Class BaseRewriteDataFilesAction<ThisT>

java.lang.Object
org.apache.iceberg.actions.BaseRewriteDataFilesAction<ThisT>
All Implemented Interfaces:
Action<ThisT,RewriteDataFilesActionResult>, SnapshotUpdateAction<ThisT,RewriteDataFilesActionResult>
Direct Known Subclasses:
RewriteDataFilesAction

public abstract class BaseRewriteDataFilesAction<ThisT> extends Object
  • Constructor Details

    • BaseRewriteDataFilesAction

      protected BaseRewriteDataFilesAction(Table table)
  • Method Details

    • table

      protected Table table()
    • spec

      protected PartitionSpec spec()
    • encryptionManager

      protected EncryptionManager encryptionManager()
    • caseSensitive

      protected boolean caseSensitive()
    • caseSensitive

      public BaseRewriteDataFilesAction<ThisT> caseSensitive(boolean newCaseSensitive)
      Is it case sensitive
      Parameters:
      newCaseSensitive - caseSensitive
      Returns:
      this for method chaining
    • outputSpecId

      public BaseRewriteDataFilesAction<ThisT> outputSpecId(int specId)
      Pass a PartitionSpec id to specify which PartitionSpec should be used in DataFile rewrite
      Parameters:
      specId - PartitionSpec id to rewrite
      Returns:
      this for method chaining
    • targetSizeInBytes

      public BaseRewriteDataFilesAction<ThisT> targetSizeInBytes(long targetSize)
      Specify the target rewrite data file size in bytes
      Parameters:
      targetSize - size in bytes of rewrite data file
      Returns:
      this for method chaining
    • splitLookback

      public BaseRewriteDataFilesAction<ThisT> splitLookback(int lookback)
      Specify the number of "bins" considered when trying to pack the next file split into a task. Increasing this usually makes tasks a bit more even by considering more ways to pack file regions into a single task with extra planning cost.

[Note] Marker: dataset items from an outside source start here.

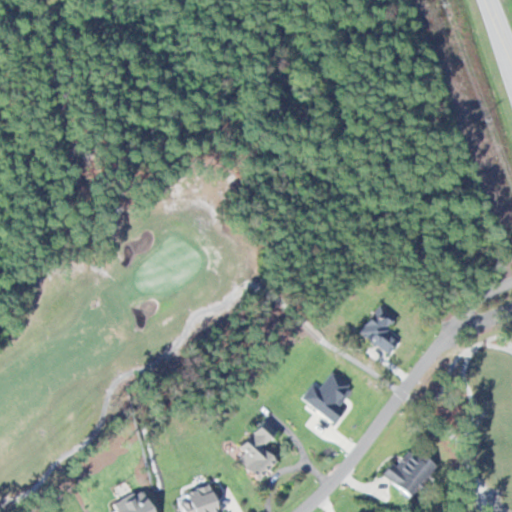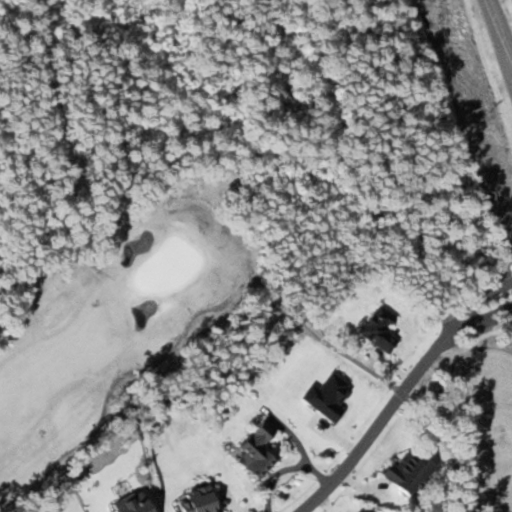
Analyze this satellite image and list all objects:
road: (498, 33)
building: (380, 329)
road: (401, 399)
building: (255, 451)
building: (408, 470)
road: (48, 499)
building: (200, 502)
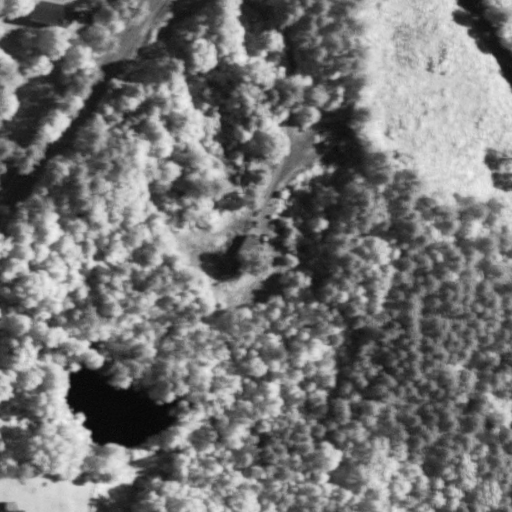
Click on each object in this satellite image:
building: (33, 13)
road: (315, 103)
road: (68, 114)
building: (325, 120)
building: (227, 264)
building: (5, 507)
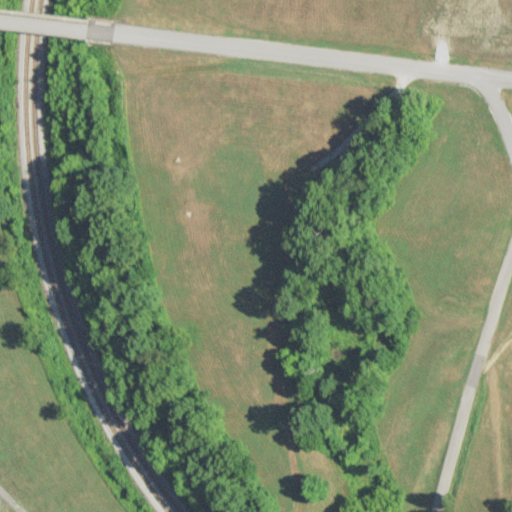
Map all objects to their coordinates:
road: (45, 15)
road: (93, 20)
road: (104, 22)
road: (44, 25)
road: (300, 54)
road: (498, 113)
park: (256, 256)
railway: (45, 269)
road: (95, 269)
railway: (55, 270)
road: (504, 294)
road: (470, 375)
road: (490, 427)
building: (126, 450)
road: (9, 502)
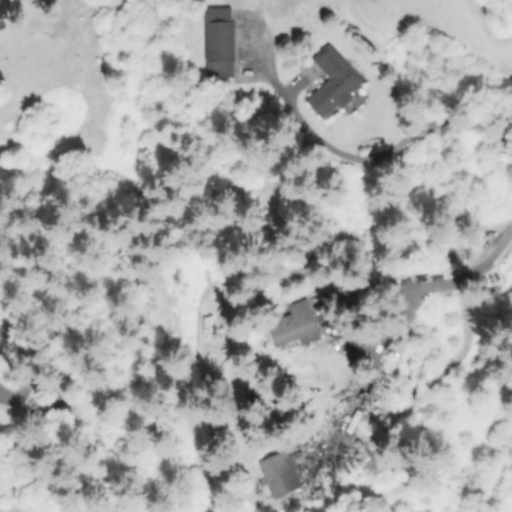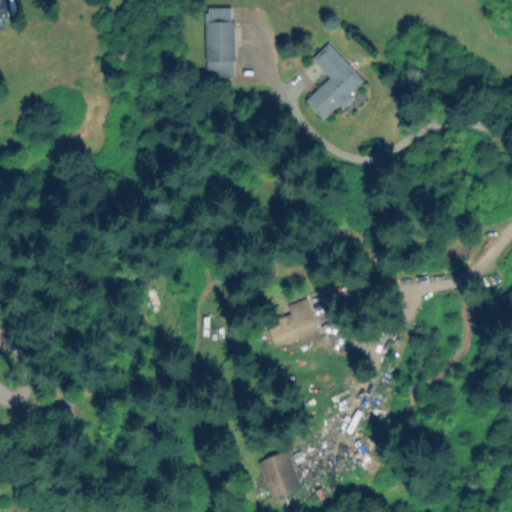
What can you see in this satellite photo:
building: (2, 9)
building: (218, 41)
building: (331, 81)
road: (381, 147)
road: (435, 280)
building: (294, 325)
building: (277, 473)
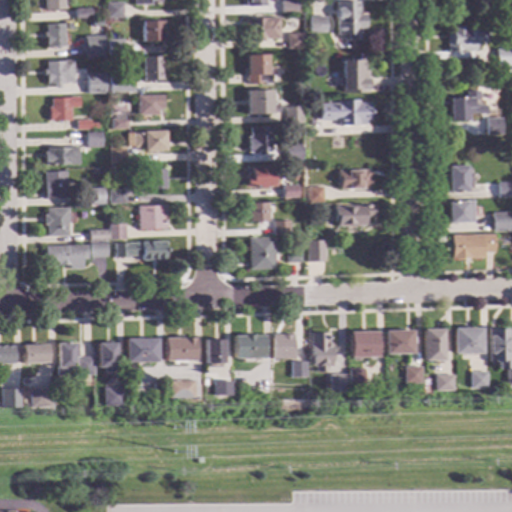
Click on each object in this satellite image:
building: (142, 2)
building: (144, 2)
building: (249, 3)
building: (252, 3)
building: (50, 5)
building: (51, 5)
building: (285, 7)
building: (283, 8)
building: (111, 11)
building: (110, 12)
building: (80, 14)
building: (78, 15)
building: (345, 20)
building: (94, 23)
building: (343, 23)
building: (313, 25)
building: (312, 26)
building: (67, 27)
building: (258, 29)
building: (257, 30)
building: (149, 31)
building: (146, 34)
building: (52, 36)
building: (50, 37)
building: (461, 39)
building: (460, 40)
building: (291, 42)
building: (90, 46)
building: (112, 48)
building: (89, 49)
building: (110, 49)
building: (498, 53)
building: (498, 58)
building: (150, 69)
building: (148, 70)
building: (251, 71)
building: (254, 71)
building: (56, 72)
building: (54, 74)
building: (349, 76)
building: (348, 78)
building: (92, 84)
building: (90, 85)
road: (132, 85)
building: (115, 87)
building: (119, 87)
building: (258, 103)
building: (253, 104)
building: (146, 105)
building: (145, 107)
building: (460, 108)
building: (59, 109)
building: (458, 109)
building: (56, 110)
building: (342, 113)
building: (338, 114)
building: (289, 116)
building: (289, 117)
building: (511, 119)
building: (81, 125)
building: (115, 125)
building: (116, 125)
building: (92, 126)
building: (489, 127)
building: (489, 127)
building: (256, 140)
building: (90, 141)
building: (90, 141)
building: (146, 141)
building: (256, 141)
building: (144, 142)
road: (406, 145)
road: (202, 149)
road: (3, 152)
building: (290, 153)
building: (290, 154)
building: (113, 156)
building: (113, 156)
building: (58, 157)
building: (58, 157)
building: (93, 171)
building: (258, 177)
building: (258, 177)
building: (455, 179)
building: (153, 180)
building: (153, 180)
building: (350, 180)
building: (350, 180)
building: (455, 180)
building: (51, 186)
building: (52, 186)
building: (500, 190)
building: (500, 191)
building: (286, 192)
building: (286, 192)
building: (311, 195)
building: (311, 196)
building: (92, 197)
building: (92, 197)
building: (113, 197)
building: (113, 198)
building: (456, 212)
building: (253, 213)
building: (254, 213)
building: (456, 213)
building: (349, 215)
building: (349, 217)
building: (148, 218)
building: (148, 218)
building: (53, 222)
building: (53, 223)
building: (496, 223)
building: (497, 223)
building: (277, 229)
building: (277, 229)
building: (113, 232)
building: (113, 233)
building: (94, 236)
building: (94, 237)
building: (467, 246)
building: (468, 247)
building: (94, 250)
building: (94, 251)
building: (137, 251)
building: (138, 251)
building: (312, 252)
building: (312, 252)
building: (258, 254)
building: (258, 254)
building: (289, 255)
building: (62, 257)
building: (63, 257)
building: (290, 257)
road: (512, 270)
road: (406, 274)
road: (304, 277)
road: (203, 280)
road: (13, 285)
road: (256, 297)
road: (256, 314)
building: (463, 341)
building: (464, 342)
building: (395, 343)
building: (395, 343)
building: (360, 345)
building: (429, 345)
building: (359, 346)
building: (429, 346)
building: (279, 347)
building: (244, 348)
building: (245, 348)
building: (279, 348)
building: (495, 348)
building: (496, 348)
building: (176, 350)
building: (137, 351)
building: (176, 351)
building: (137, 352)
building: (211, 352)
building: (211, 352)
building: (317, 352)
building: (317, 353)
building: (31, 354)
building: (4, 355)
building: (31, 355)
building: (103, 355)
building: (4, 356)
building: (103, 356)
building: (70, 360)
building: (69, 361)
building: (294, 370)
building: (294, 370)
building: (408, 376)
building: (409, 376)
building: (352, 377)
building: (353, 378)
building: (506, 379)
building: (507, 379)
building: (475, 381)
building: (334, 382)
building: (475, 382)
building: (334, 383)
building: (439, 383)
building: (440, 383)
building: (218, 388)
building: (177, 389)
building: (177, 390)
building: (109, 397)
building: (110, 397)
building: (8, 399)
building: (8, 399)
building: (36, 399)
building: (36, 399)
power tower: (174, 430)
power tower: (176, 453)
parking lot: (306, 501)
road: (16, 507)
road: (332, 510)
road: (281, 511)
road: (306, 511)
road: (400, 511)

      This configuration can reorder the incoming file regions, to preserve order for lower/upper bounds in file metadata, user can use a lookback of 1.

      Parameters:
      lookback - number of "bins" considered when trying to pack the next file split into a task.
      Returns:
      this for method chaining
    • splitOpenFileCost

      public BaseRewriteDataFilesAction<ThisT> splitOpenFileCost(long openFileCost)
      Specify the minimum file size to count to pack into one "bin". If the read file size is smaller than this specified threshold, Iceberg will use this value to do count.

      this configuration controls the number of files to compact for each task, small value would lead to a high compaction, the default value is 4MB.

      Parameters:
      openFileCost - minimum file size to count to pack into one "bin".
      Returns:
      this for method chaining
    • filter

      Pass a row Expression to filter DataFiles to be rewritten. Note that all files that may contain data matching the filter may be rewritten.
      Parameters:
      expr - Expression to filter out DataFiles
      Returns:
      this for method chaining
    • useStartingSequenceNumber

      public BaseRewriteDataFilesAction<ThisT> useStartingSequenceNumber(boolean useStarting)
      If the compaction should use the sequence number of the snapshot at compaction start time for new data files, instead of using the sequence number of the newly produced snapshot.

      This avoids commit conflicts with updates that add newer equality deletes at a higher sequence number.

      Parameters:
      useStarting - use starting sequence number if set to true
      Returns:
      this for method chaining
    • execute

      public RewriteDataFilesActionResult execute()
      Description copied from interface: Action
      Executes this action.
      Returns:
      the result of this action
    • fileIO

      protected abstract FileIO fileIO()
    • rewriteDataForTasks

      protected abstract List<DataFile> rewriteDataForTasks(List<CombinedScanTask> combinedScanTask)
    • self

      protected abstract ThisT self()
    • set

      public ThisT set(String property, String value)
      Specified by:
      set in interface SnapshotUpdateAction<ThisT,R>
    • commit

      protected void commit(SnapshotUpdate<?> update)
    • metadataTableName

      protected String metadataTableName(MetadataTableType type)
    • metadataTableName

      protected String metadataTableName(String tableName, MetadataTableType type)